Behind the screen is slightly a different story: cinematographer W. Howard Greene was no slouch (a seven-time Oscar nominee, in fact), and Robert Siodmak was about to quietly become one of the most important directors of American noir with a string of successes including “The Killers” (1946), “Cry of the City” (1948) and “Criss Cross” (1949). So “Cobra Woman” winds up being the kind of wonderful collision only the Hollywood studio system could provide, when overqualified filmmakers got stuck with an atrocious project and had no choice but to make the laughable, subversive best of it.
But speaking of noir…
Saturday, July 25, 7:30pm: “In the Palm of Your Hand” (1951), Roberto Galvaldón
And so here we sidetrack for a bit into a realm I didn’t even knew existed. No matter how well-trained the cinephile, you’re going to have your blind spots, but luckily people like MoMA’s film curators are on hand to let you know that yes, Mexican noir is a thing that happened.
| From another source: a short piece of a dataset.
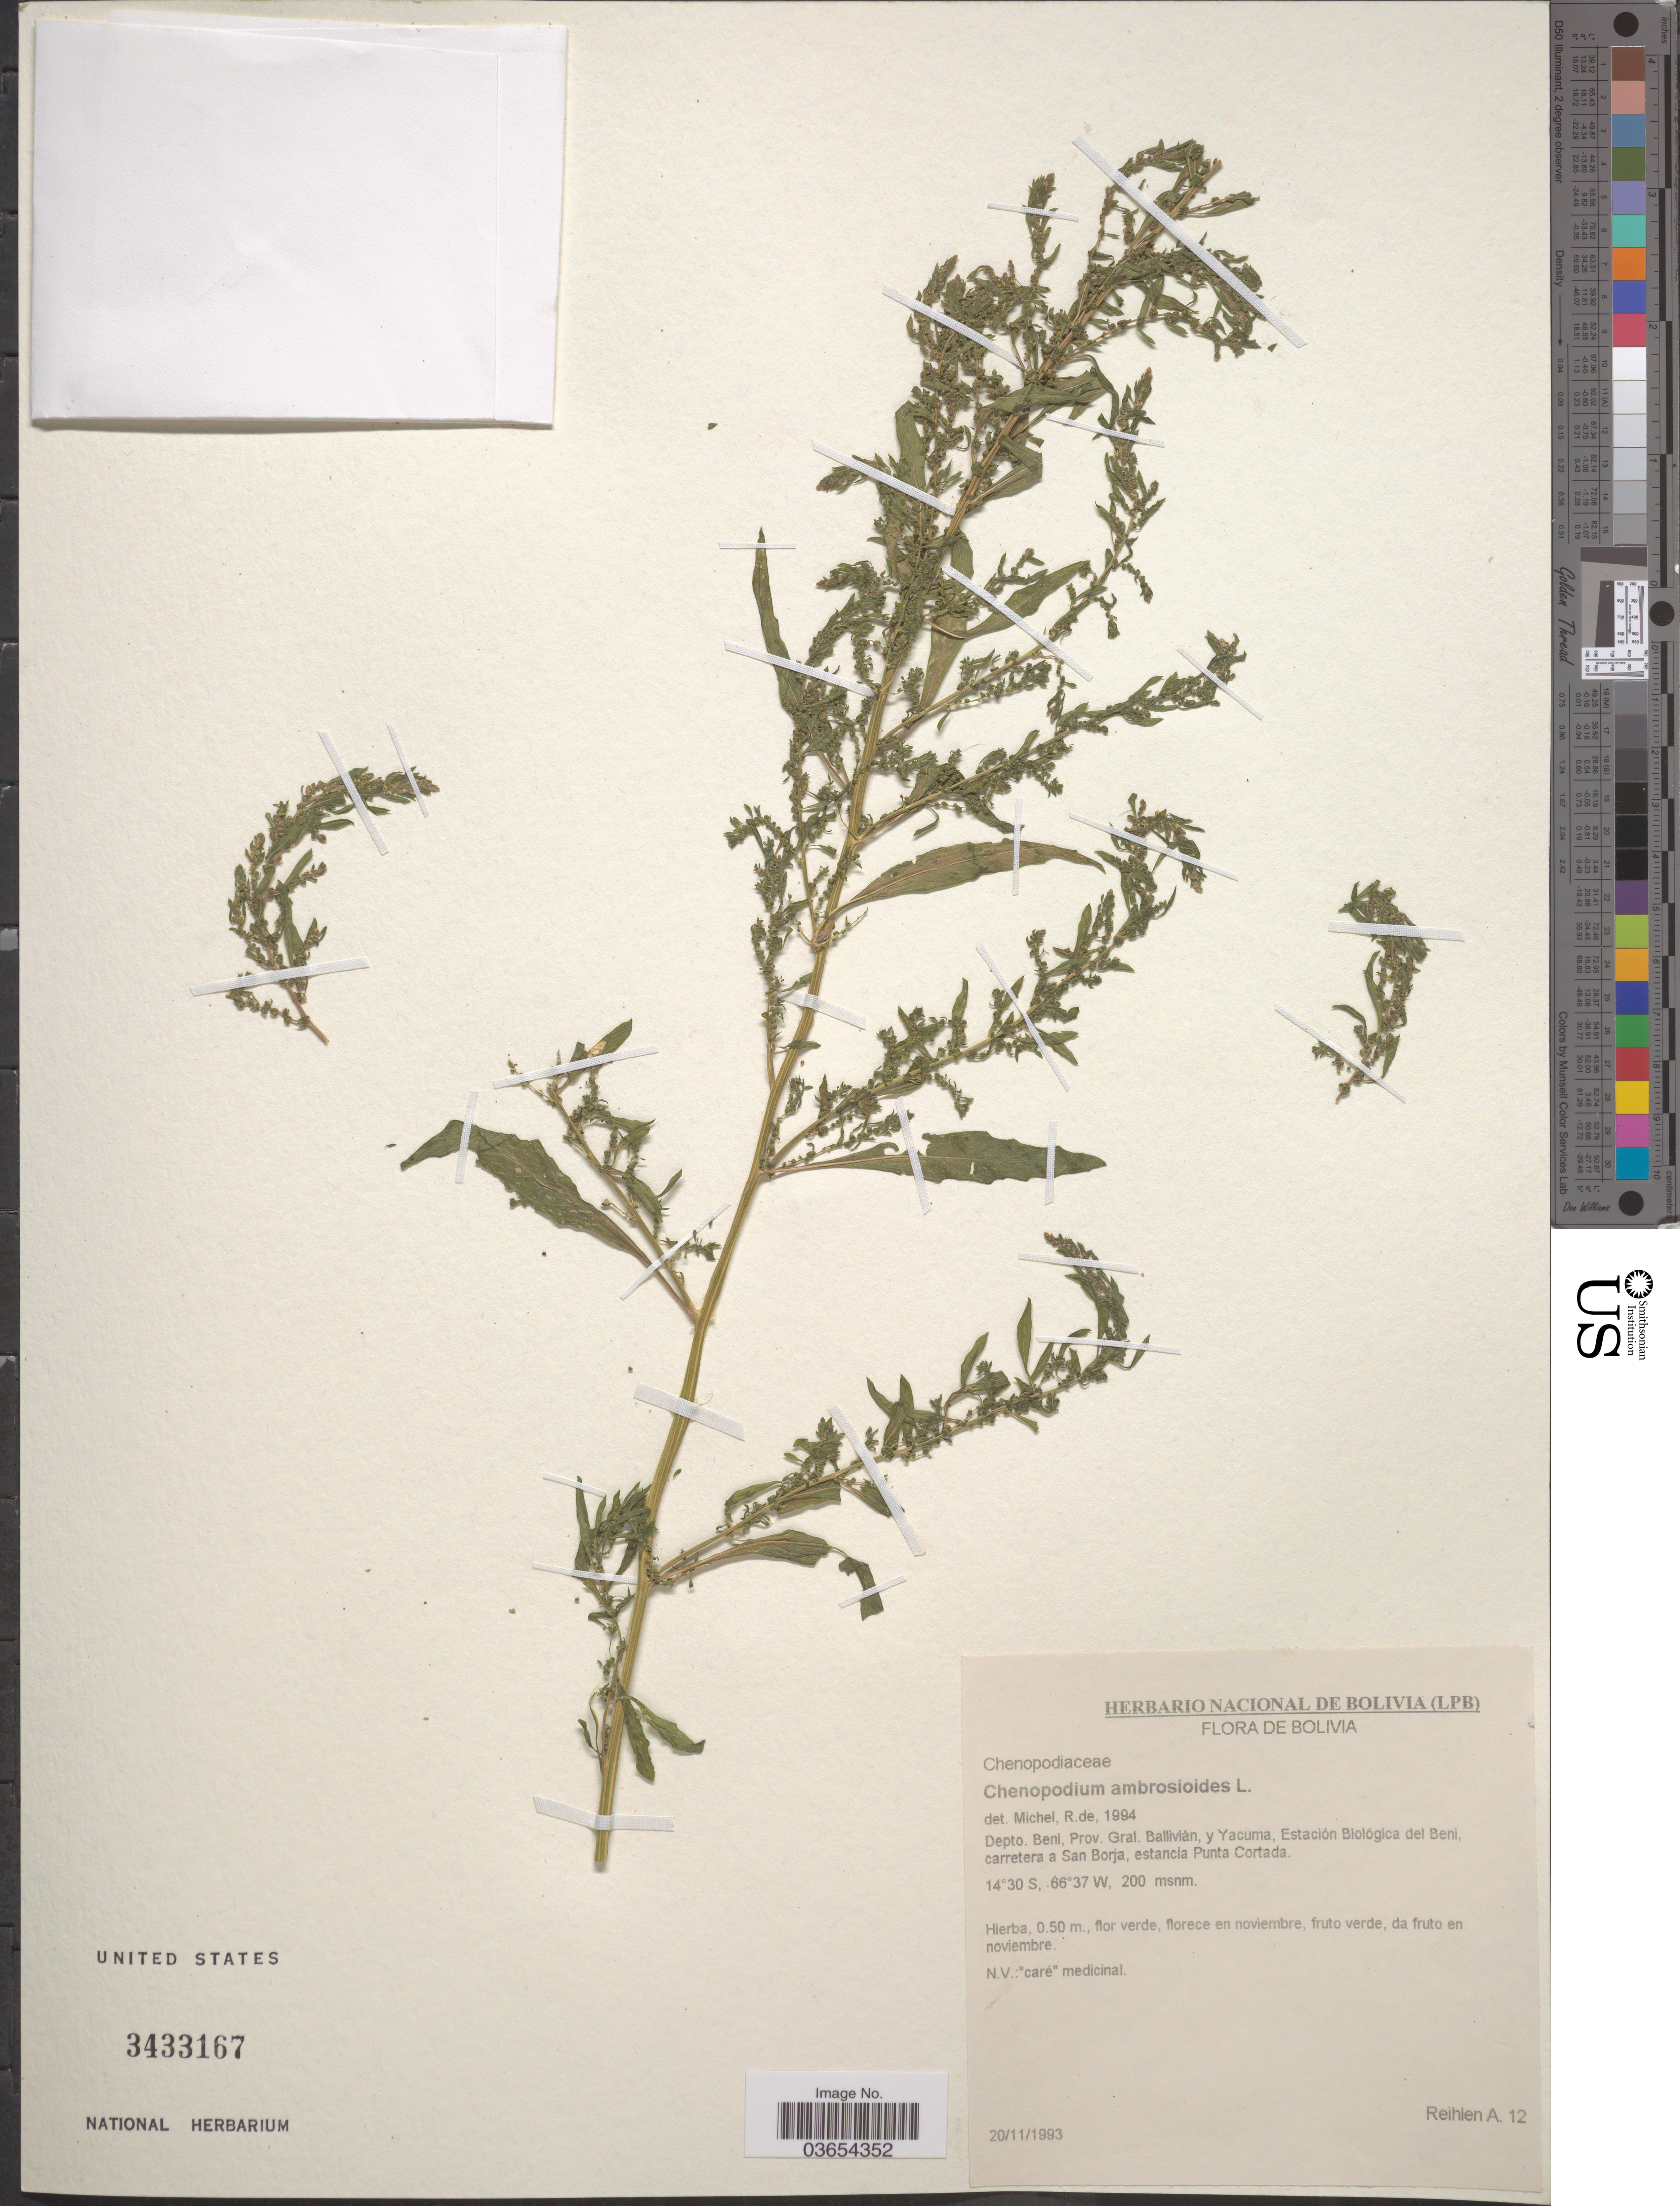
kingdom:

I confess even broader ignorance when it comes to Mexican cinema pre-Cuarón/Iñárritu/Del Toro, so I’m not going to be able to do much to place these films, or their makers, in any kind of cultural or historical context. What I can say is that I’ve definitely never seen any American or European noir film whose protagonist dressed at any point like a Vegas stage magician tried to do a subtle take on the Beatles’ Sgt. Pepper outfits.
That extraordinarily shiny number of a jacket is one of the wonderfully non-standard pieces of setup for what proves, a little disappointingly, to be a far more standard noir resolution in “In the Palm of Your Hand.” Replacing the protagonist’s usual private eye/gumshoe profession with that of a con-man psychic is a stroke of daffy genre genius. No, of course it isn’t subtle that the charlatan chiromancer can’t foresee his own impending doom, but if you want subtlety, go back and find another screening of “The River.” This isn’t the place for color anymore – this is noir, and everything down to the neon lights is going to be black and white as a zebra.
So our leading man (Arturo de Córdova, properly suave and with a penchant for perplexed fascination) must choose between his loyal, blonde, frequently dressed-in-white wife and the mysterious, veiled, “mourning” widow (a charmingly arch Leticia Palma) who happens to have suddenly and conveniently inherited her much older husband’s fortune. Dispensing with the widow’s other lover, desperately eluding the cops and driving the long-suffering wife to tragedy are all a matter of course – though the fortune-telling element adds a playful angle to that engrained sense of fate and inevitable violence. Combine that with some unexpected comedy setpieces (including a terrific bit of business with a dead man in the trunk of a car and a flat tire), and “In the Palm of Your Hand” has a sustained, quirky sense of humor that keeps it bouncing along through the more predictable genre beats. I wouldn’t call it a must-see, but as an introduction to a generally ignored slice of world film history, it’s intriguing. If Galvaldón was laughing even as he delivered the standard formula, how else might have Hollywood’s post-war visions been interpreted south of the border?